## CONJUNTO DE TAREFAS:
1) Copie do texto sobre o mito grego da origem da cultura a passagem que começa nas palavras "Sócrates havia perguntado" e termina logo depois de "pode ser ensinada?".
2) Prossiga com o texto sobre o mito grego da origem da cultura a partir da última frase apresentada.

## TRECHO DO TEXTO:
++++++

O mito grego da origem da cultura


O mito grego da origem da cultura

Sócrates havia perguntado ao sábio sofista Protágoras se a virtude poderia ser ensinada – já que este se propunha a ensiná-la aos jovens, e inclusive cobrando bem por isso. Será que todos os homens poderiam aprender a ser justos e virtuosos, ou o senso de justiça seria como a música, a matemática ou a retórica – habilidades que requerem não apenas estudo, mas também talento?
A virtude pode ser ensinada?
Protágoras conta, então, uma estória para responder à pergunta de Sócrates.

“Houve um tempo em que só havia deuses, sem que ainda existissem criaturas mortais. Quando chegou o momento determinado pelo Destino, para que estas fossem criadas, os deuses as plasmaram nas entranhas da terra, utilizando-se de uma mistura de ferro e de fogo, acrescida dos elementos que ao fogo e à terra se associam. Ao chegar o tempo certo de tirá-los para a luz, incumbiram Prometeu e Epimeteu de provê-los do necessário e de conferir-lhes as qualidades adequadas a cada um. Epimeteu, porém, pediu a Prometeu que deixasse a seu cargo a distribuição. Depois de concluída, disse ele, farás a revisão final. Tendo alcançado o seu assentimento, passou a executar o plano.

++++++

## EXTRATOS DE DADOS:

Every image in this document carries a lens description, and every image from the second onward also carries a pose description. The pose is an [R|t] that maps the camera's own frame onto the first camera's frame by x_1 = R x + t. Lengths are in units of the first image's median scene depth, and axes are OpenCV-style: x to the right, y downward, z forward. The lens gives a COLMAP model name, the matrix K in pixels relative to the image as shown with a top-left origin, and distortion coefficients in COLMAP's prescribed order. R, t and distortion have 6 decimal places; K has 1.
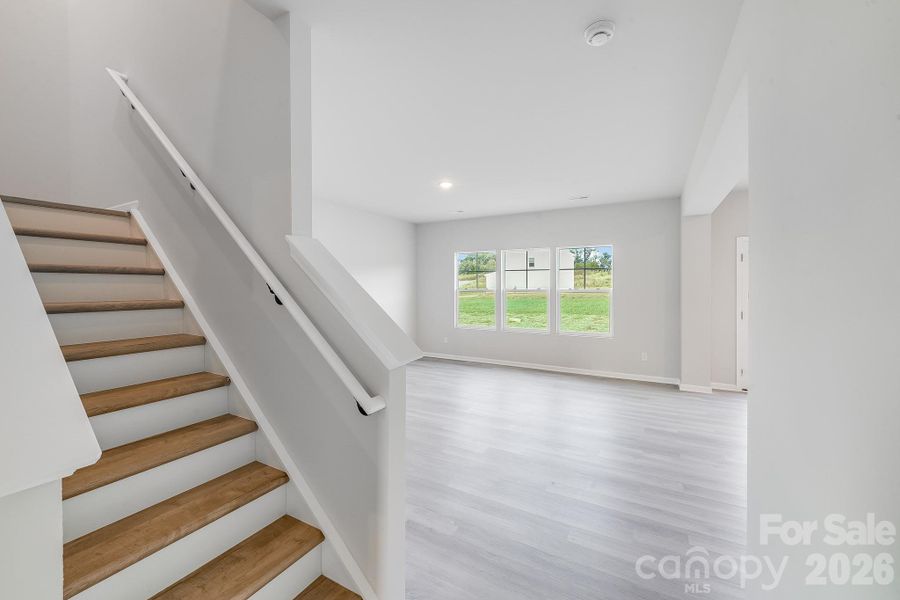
lens RADIAL K [[367.0, 0, 441.8], [0, 367.0, 287.4], [0, 0, 1]] dist [-0.009178, -0.002516]
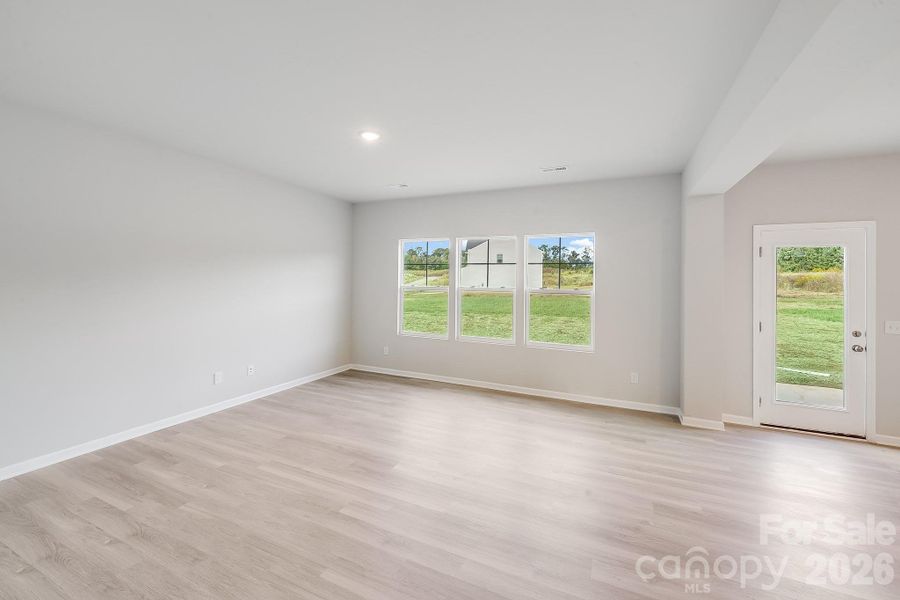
lens RADIAL K [[367.0, 0, 439.7], [0, 367.0, 285.6], [0, 0, 1]] dist [-0.009178, -0.002516]
pose [[0.996995, 0.015299, 0.075942, 0.072242], [-0.015726, 0.999864, 0.005023, -0.002827], [-0.075855, -0.006202, 0.997100, 0.232167]]
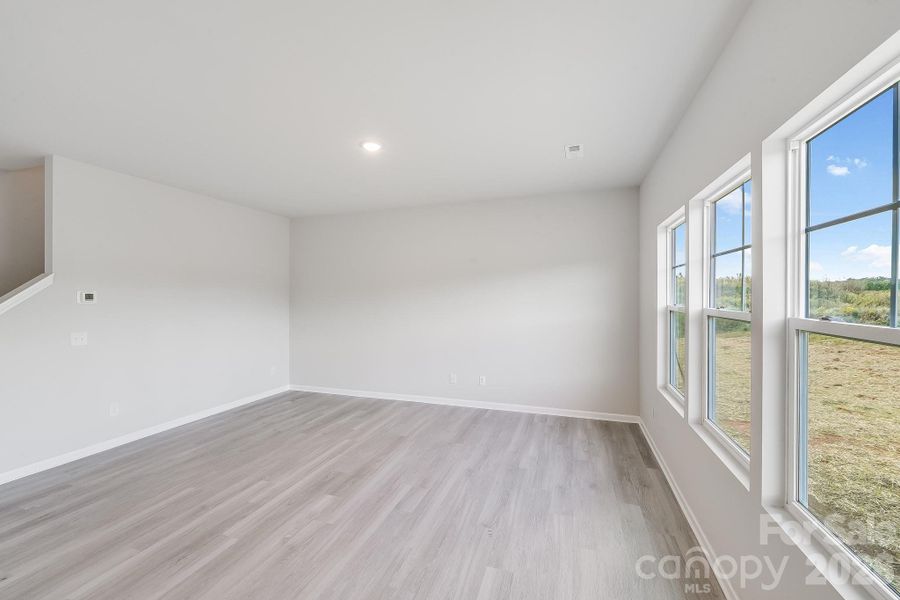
lens RADIAL K [[367.0, 0, 457.7], [0, 367.0, 298.8], [0, 0, 1]] dist [-0.009178, -0.002516]
pose [[0.206566, 0.013459, -0.978340, 0.530552], [-0.005666, 0.999905, 0.012560, -0.011425], [0.978416, 0.002949, 0.206623, 0.781130]]
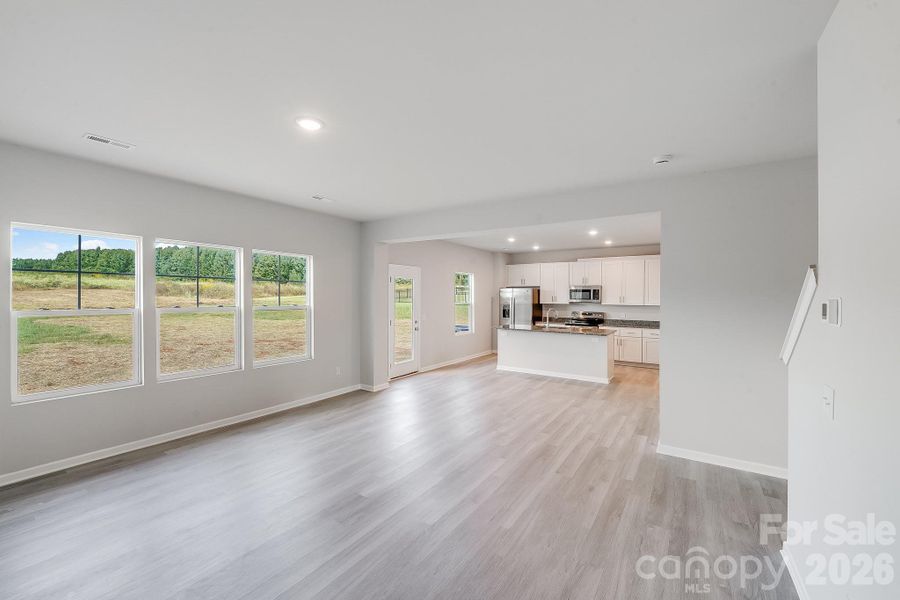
lens RADIAL K [[367.0, 0, 443.8], [0, 367.0, 299.2], [0, 0, 1]] dist [-0.009178, -0.002516]
pose [[0.085978, -0.005439, 0.996282, -0.404006], [0.002727, 0.999983, 0.005224, -0.012364], [-0.996293, 0.002268, 0.085991, 0.575514]]
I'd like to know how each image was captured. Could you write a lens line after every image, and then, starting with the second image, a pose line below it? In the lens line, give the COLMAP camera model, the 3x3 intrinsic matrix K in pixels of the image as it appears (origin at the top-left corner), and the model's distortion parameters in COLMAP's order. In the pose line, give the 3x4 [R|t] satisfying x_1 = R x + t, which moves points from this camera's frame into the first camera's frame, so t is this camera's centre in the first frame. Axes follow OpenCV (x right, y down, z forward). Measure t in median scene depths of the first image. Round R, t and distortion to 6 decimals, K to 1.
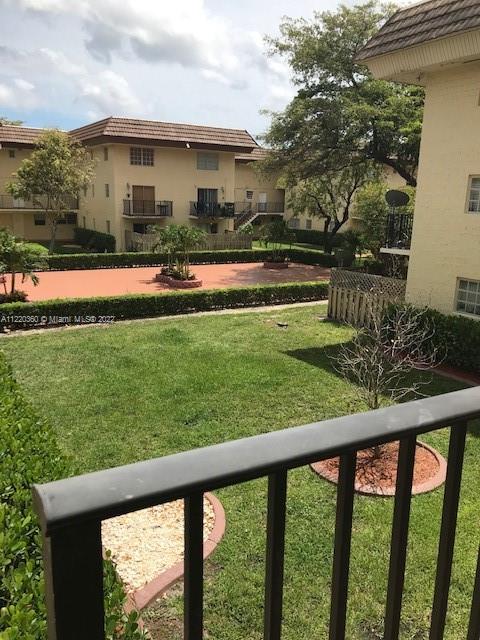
lens RADIAL K [[522.7, 0, 240.0], [0, 522.7, 320.0], [0, 0, 1]] dist [0.010485, -0.001578]
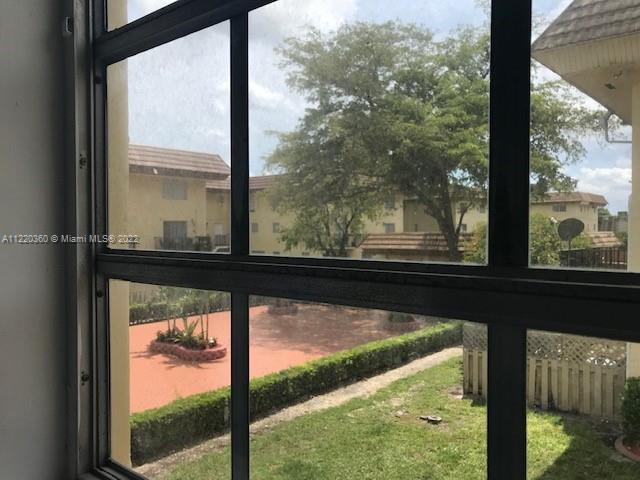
lens RADIAL K [[534.9, 0, 333.4], [0, 534.9, 236.0], [0, 0, 1]] dist [0.014401, -0.000607]
pose [[0.947560, -0.036378, 0.317499, -0.104610], [0.102168, 0.975844, -0.193105, -0.042427], [-0.302805, 0.215417, 0.928388, 0.153156]]
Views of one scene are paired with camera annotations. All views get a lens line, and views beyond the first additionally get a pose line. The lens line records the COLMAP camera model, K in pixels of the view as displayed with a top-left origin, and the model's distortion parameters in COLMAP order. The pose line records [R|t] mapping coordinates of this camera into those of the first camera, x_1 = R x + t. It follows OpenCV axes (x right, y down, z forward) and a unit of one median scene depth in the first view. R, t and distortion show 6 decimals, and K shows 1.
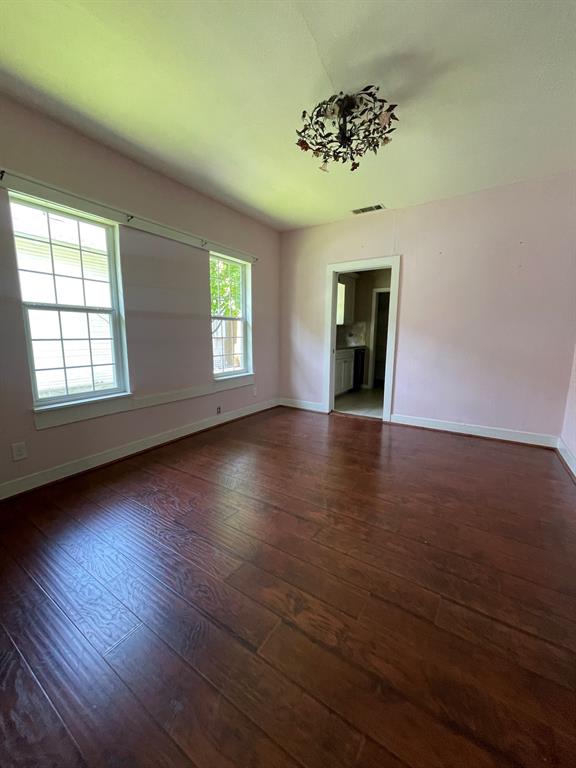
lens RADIAL K [[308.1, 0, 288.8], [0, 308.1, 381.2], [0, 0, 1]] dist [-0.011789, 0.003813]
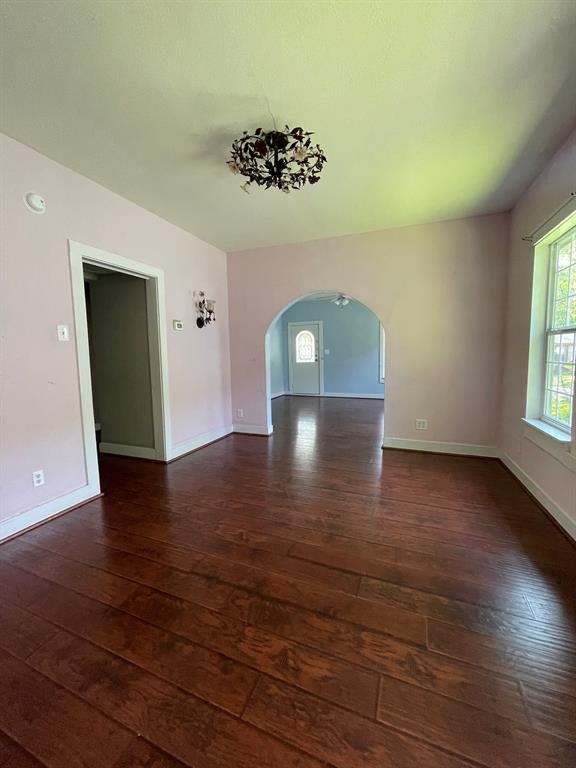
lens RADIAL K [[308.1, 0, 288.8], [0, 308.1, 381.2], [0, 0, 1]] dist [-0.011789, 0.003813]
pose [[-0.980725, 0.026247, -0.193625, 0.190700], [-0.019693, 0.972614, 0.231589, -0.185882], [0.194401, 0.230938, -0.953350, 1.146447]]
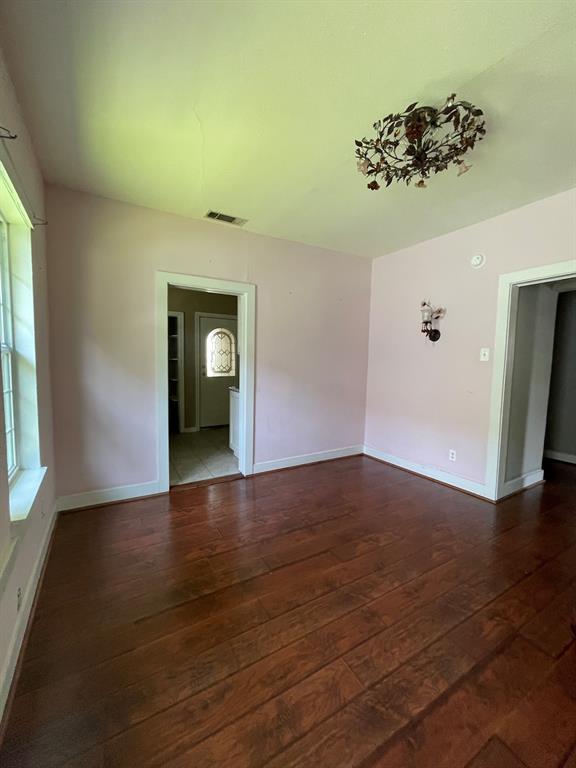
lens RADIAL K [[308.1, 0, 288.8], [0, 308.1, 381.2], [0, 0, 1]] dist [-0.011789, 0.003813]
pose [[0.445760, -0.062105, 0.892996, -0.400637], [0.120825, 0.992636, 0.008722, -0.127636], [-0.886961, 0.104008, 0.449981, 0.535588]]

++++++

## RESPOSTAS ESCRITAS:
1)
Sócrates havia perguntado ao sábio sofista Protágoras se a virtude poderia ser ensinada – já que este se propunha a ensiná-la aos jovens, e inclusive cobrando bem por isso. Será que todos os homens poderiam aprender a ser justos e virtuosos, ou o senso de justiça seria como a música, a matemática ou a retórica – habilidades que requerem não apenas estudo, mas também talento?
A virtude pode ser ensinada?

2)
Nessa tarefa, a alguns ele atribuiu força sem velocidade, dotando de velocidade os mais fracos; a outros deu armas; para os que deixara com natureza desarmada, imaginou diferentes meios de preservação; os que vestiu com pequeno corpo, dotou de asas, para fugirem, ou os proveu de algum refúgio subterrâneo; os corpulentos encontravam salvação nas próprias dimensões. Destarte agiu com todos, aplicando sempre o critério de compensação. Tomou essas precauções, para evitar que alguma espécie viesse a desaparecer.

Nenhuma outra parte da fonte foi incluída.